The Arctic Circle is a geographic region. What do you mean by, 'driving over it?' You drive through the Arctic Circle, not over it.

My credibility is affected when sane people will read such rubbish about me. They got most of the facts and figures wrong as well. Somewhere it was reported that I was driving 600 kilometres a day. The nonsense!

From Imphal to Myanmar is a 200-km stretch which took us five days to cover. On a good day in China I did 1,200 km a day. I was stuck for 29 days in Moreh but did Helsinki to Prague without a stop.

How can you drive the exact distance every day on a journey as varied as this?

What advice do you have for people who want to conquer mountains of their own?

This journey worked because there was so much self-belief. Whatever you want to do can be achieved if you have ridiculous amounts of faith in yourself.

Once you've achieved what you set out to achieve, how close do you feel to this ideal of human limit that you set out to challenge in the first place?

This journey was a dream and I was possessed to complete it. Now that I have, I can only say that it's been humbling. I feel the road trip has been about re-calibrating my lens on life.

Everything I knew about myself as a person, where I want to reach and where I have been all this while, has undergone a transformation and given me renewed strength to become the best version of myself.

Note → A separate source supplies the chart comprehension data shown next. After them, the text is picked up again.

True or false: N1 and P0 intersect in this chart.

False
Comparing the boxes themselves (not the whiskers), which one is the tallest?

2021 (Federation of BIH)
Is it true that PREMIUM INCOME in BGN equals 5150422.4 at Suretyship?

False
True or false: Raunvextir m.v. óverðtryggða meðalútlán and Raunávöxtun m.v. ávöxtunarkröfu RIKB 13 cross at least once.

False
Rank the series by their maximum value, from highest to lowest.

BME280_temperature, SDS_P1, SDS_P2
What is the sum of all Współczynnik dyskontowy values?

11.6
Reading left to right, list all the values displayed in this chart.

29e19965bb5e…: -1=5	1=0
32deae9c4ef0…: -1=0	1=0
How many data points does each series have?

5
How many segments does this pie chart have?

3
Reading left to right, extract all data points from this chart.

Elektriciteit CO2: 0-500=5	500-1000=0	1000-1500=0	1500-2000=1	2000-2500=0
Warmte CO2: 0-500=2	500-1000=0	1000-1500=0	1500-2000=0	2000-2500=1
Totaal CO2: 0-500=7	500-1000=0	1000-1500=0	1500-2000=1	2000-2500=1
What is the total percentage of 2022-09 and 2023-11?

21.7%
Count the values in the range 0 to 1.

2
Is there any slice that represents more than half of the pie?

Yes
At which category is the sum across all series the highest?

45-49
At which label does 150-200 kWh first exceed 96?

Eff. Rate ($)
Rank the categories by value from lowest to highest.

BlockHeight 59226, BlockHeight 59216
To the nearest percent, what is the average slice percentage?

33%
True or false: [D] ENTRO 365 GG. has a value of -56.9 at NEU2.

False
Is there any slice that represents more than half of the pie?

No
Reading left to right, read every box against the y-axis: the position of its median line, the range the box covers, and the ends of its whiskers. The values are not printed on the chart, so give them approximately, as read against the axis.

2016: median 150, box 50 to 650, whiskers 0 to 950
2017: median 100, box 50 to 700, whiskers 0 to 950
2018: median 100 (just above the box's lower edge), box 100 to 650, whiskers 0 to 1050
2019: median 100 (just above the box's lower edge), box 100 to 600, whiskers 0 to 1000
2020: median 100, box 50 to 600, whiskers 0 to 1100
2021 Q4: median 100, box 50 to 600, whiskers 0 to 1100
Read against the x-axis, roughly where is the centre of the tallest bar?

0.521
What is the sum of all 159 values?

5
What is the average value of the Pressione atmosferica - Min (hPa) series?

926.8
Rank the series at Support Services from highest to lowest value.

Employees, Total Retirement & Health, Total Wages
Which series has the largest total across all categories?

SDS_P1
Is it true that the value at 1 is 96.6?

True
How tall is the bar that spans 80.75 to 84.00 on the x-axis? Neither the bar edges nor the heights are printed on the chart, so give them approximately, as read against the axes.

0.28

What are the greatest learnings you've had from your travels?

Travelling has made me more reflective. It has helped me change my perspective -- it has made me become less judgemental, and more accepting of people and things around me. 

I can say, it has made me a better human being.

Do you have a message for our readers?

I feel that every person has a story to tell. And particularly, for women, she gets so occupied (with kids, family and career) that it is easy to lose connect (with her inner self). 

I want to tell them -- don't forget yourself (your dreams). You need to cherish who you truly are.

I want to use this platform to invite women to register for our next trip -- India's first Trans-Arctic Expedition that is scheduled to commence January 2017. The registration closes May 15, 2016.